The rd10 mouse provided compelling evidence that activation of Sig1R is potentially therapeutic though the degenerative process is quite rapid. The current study explored the role of Sig1R-mediated retinal neuroprotection in a model with a more slowly progressing disease that more faithfully recapitulates RP in humans, the Rho-P23H mouse model. The P23H mutation of rhodopsin accounts for ∼10% of all cases of adRP (Chen et al., 2014).

A number of laboratories have attempted to create an adRP model with the P23H mutation of rhodopsin (Barwick et al., in press), and the one established by the Palczewski laboratory authentically recapitulates the human disease. A cohort of 19 human adRP patients with the RHO-P23H mutation were evaluated in conjunction with the knock-in Rho-P23H mouse model that was generated. The mouse demonstrates a slowly progressing loss of ERG function over many months, similar to patients carrying the Rho^P23H/+ mutation, and a slow progressive retinal degeneration in which gradual shortening and disorganization of outer segments precedes rod photoreceptor cell death. A notable feature of the Rho^P23H/+ mouse model is that its degeneration pattern shows regional retinal degenerative differences such that the ventral (inferior) retina degenerates more rapidly than the dorsal (superior) retina, which is similar to the inferior-superior differences observed in human RP patients (Sakami et al., 2011). In aggregate, the aforementioned similarities of the humanized mouse model created in the Palczewski laboratory to human adRP patients (Dias et al., 2018) make this model a particularly attractive tool for investigating mechanisms of disease and interventional strategies.

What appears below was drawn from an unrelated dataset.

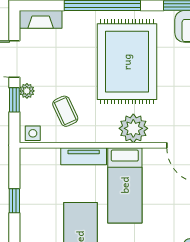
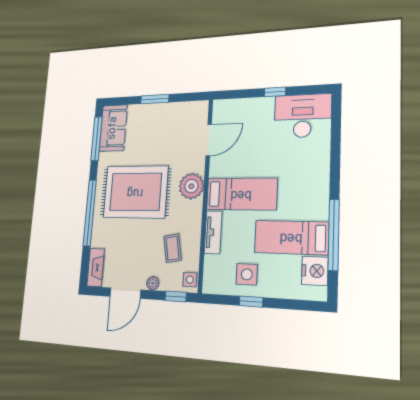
window: (14, 100) -> (176, 296), moved
coffee table: (65, 111) -> (172, 248), turned -75
side table: (41, 195) -> (247, 274), added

The present work investigated Sig1R activation in this model. Earlier reports of the Rho^P23H/+ mouse reported ERG responses in a small number of mice, however no other functional tests were performed. Here, we conducted comprehensive functional and morphological assessments of the retinal degeneration over a 10 month period and evaluated consequences of Sig1R activation in the Rho^P23H/+ model.